Preg Match circumflex ^ in php
-
21-08-2019 - |
Question
I cant quite get my head around what the ^ is doing in my preg_match.
if (preg_match('~^(\d\d\d\d)(-(\d{1,2})(-(\d{1,2}))?)?$~', trim($date), $dateParts)) {
echo the $dateparts and do some magic with them
} else {
tell me the date is formatted wrong
}
As I see it this is looking to see if the $date matches the format which I read as 4 decimals - 1 or 2 decimals - 1 or 2 decimals
if it does match then the IF statement displays the date, if it doesn't then it gives an error of incorrect date formatting.
However just passing it the year $date = '1977' with nothing else (no day or month) it still goes through as true and displays the dateparts, I would thought it would throw an error?
Can someone point out what I'm missing in the regular expression? I'm guessing it's the ^ or possibly the ?$ at the end may mean only match part of it?
Solution
There is no need to group absolutely everything. This looks nicer and will do the same:
preg_match('~^\d{4}(-\d{1,2}(-\d{1,2})?)?$~', trim($date), $dateParts)
This also explains why "1977
" is accepted - the month and day parts are both optional (the question mark makes something optional).
To do what you say ("4 decimals - 1 or 2 decimals - 1 or 2 decimals"), you need to remove both the optional groups:
preg_match('~^\d{4}-\d{1,2}-\d{1,2}$~', trim($date), $dateParts)
The "^
" and "$
" have nothing to do with the issue you are seeing. They are just start-of-string and end-of-string anchors, making sure that nothing else than what the pattern describes is in the checked string.
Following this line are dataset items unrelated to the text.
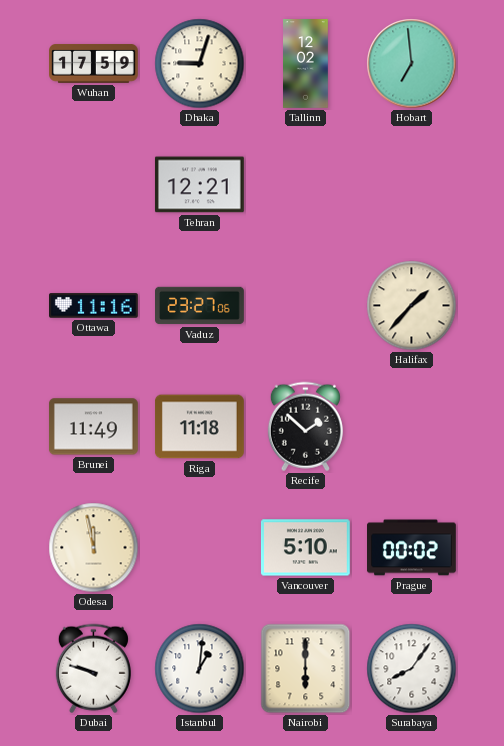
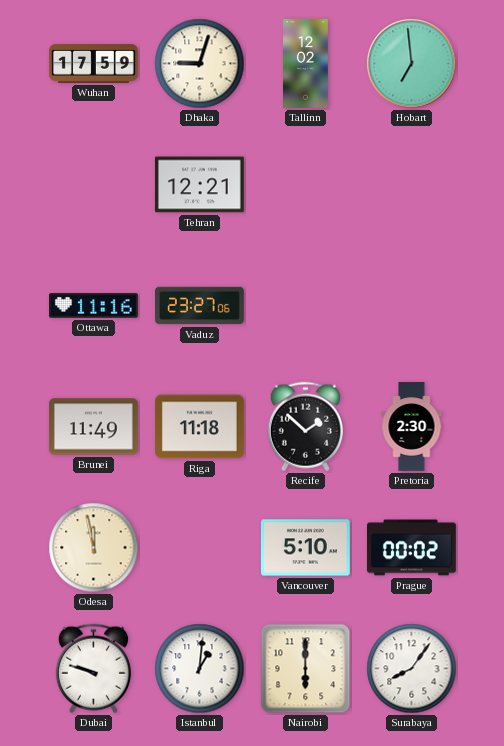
Halifax: 1:37 -> none
Pretoria: none -> 2:30
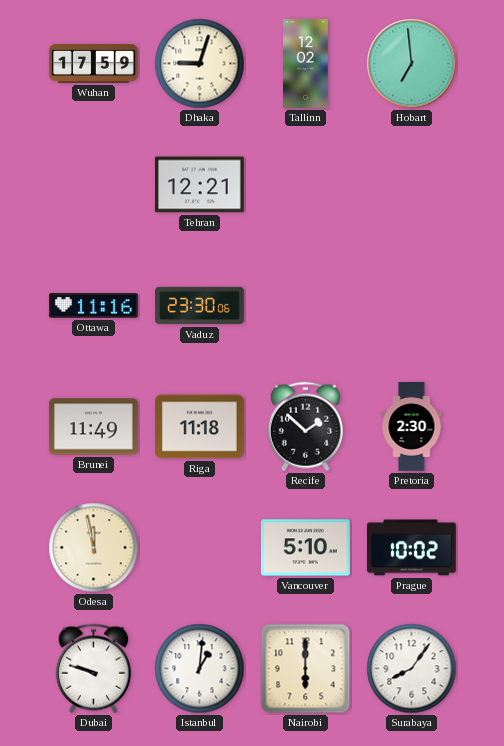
Vaduz: 23:27 -> 23:30
Prague: 00:02 -> 10:02
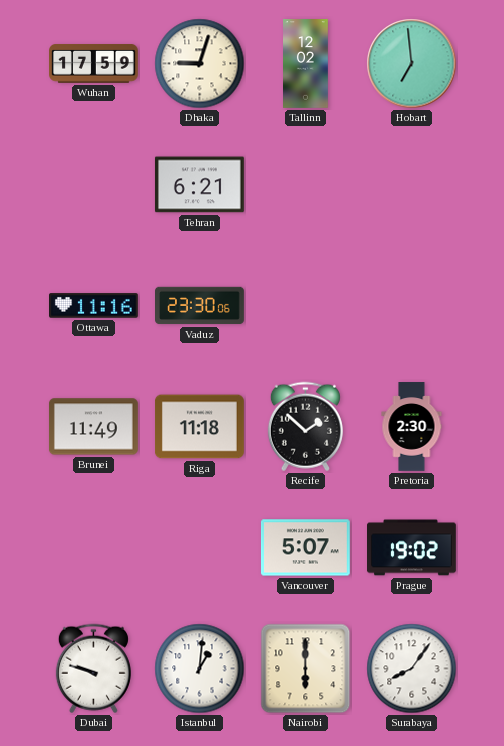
Tehran: 12:21 -> 6:21
Odesa: 11:58 -> none
Vancouver: 5:10 -> 5:07
Prague: 10:02 -> 19:02
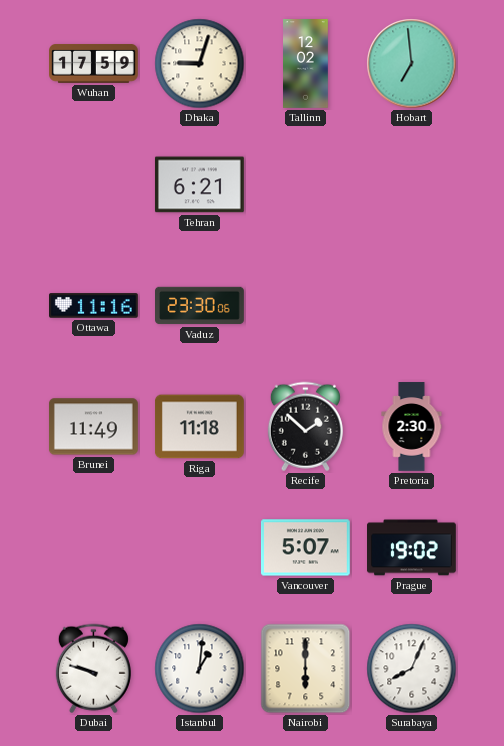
Surabaya: 8:06 -> 8:04
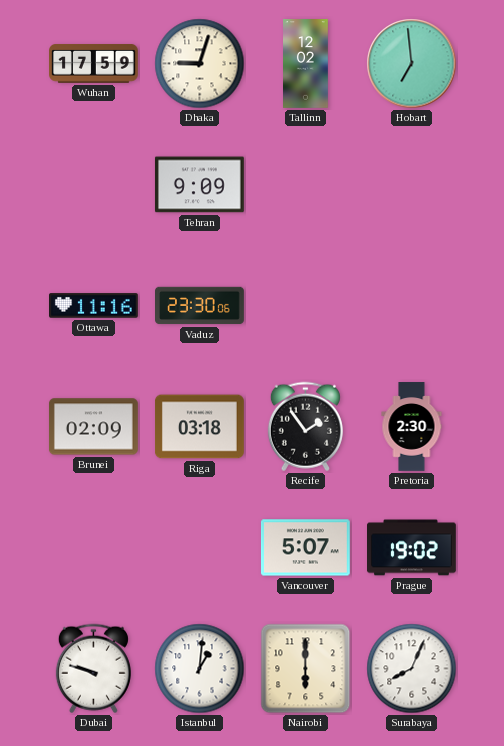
Tehran: 6:21 -> 9:09
Brunei: 11:49 -> 02:09
Riga: 11:18 -> 03:18
Recife: 1:52 -> 1:54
Leave them off and "blah 1977-01-01 blah"
will start to match.
OTHER TIPS
Try this:
'~^(\d\d\d\d)-(\d{1,2})-(\d{1,2})$~'
The problem was the regex was allowing the month and day as optional by the '?' character.
^
and $
anchor your pattern to the beginning and end respectively of the string passed in. The ?
is a multiplier, matching 0 or 1 of the preceding pattern (in this case, the parenthesised bit).
Your pattern matches a year, or a year and a month, or a year and a month and a date; if you follow the parentheses, you'll see the final ?
is operating on the parens surrounding the whole of the pattern after the year.
^ # beginning of string
(\d\d\d\d) #year
(
-(\d{1,2}) #month after a dash
(
-(\d{1,2}) #date after a dash
)? #date optional
)? # month and date optional
$ # end of string
Ok, let's break this up for you:
- '~^(\d\d\d\d)(-(\d{1,2})(-(\d{1,2}))?)?$~'
- ~ - in the beginning and the end are RegExp-delimiters, so they are not really part of the regular expression.
- ^ - Means "This is the beginning of the line"
- Avoids matches in the middle of the string, and anchors it so that the start of the string must match
- (\d\d\d\d) - Matches (and captures) four digits, and is not optional
- This could also be written as \d{4}
- (-(\d{1,2})(-(\d{1,2}))?)? - Matches (and captures) an optional group.
- It says that if this group exists, it must be a dash, followed by one or two digits (day or month), followed by a dash, followed by one or two digits (day or month)
- $ - Means end of string, so this, together with ^ in the beginning of the string means that the whole string must match the Regexp.
Some examples of what this Regex will match:
- 1982-08-11
- 1982-30-01
- 8127-99-52
Some examples that will NOT match:
- 82-08-11
- 2009-10
As you can see, this regex will accept some "dates" that are not really valid dates, so I would probably run it through some sort of date-handling function too, such as strtotime.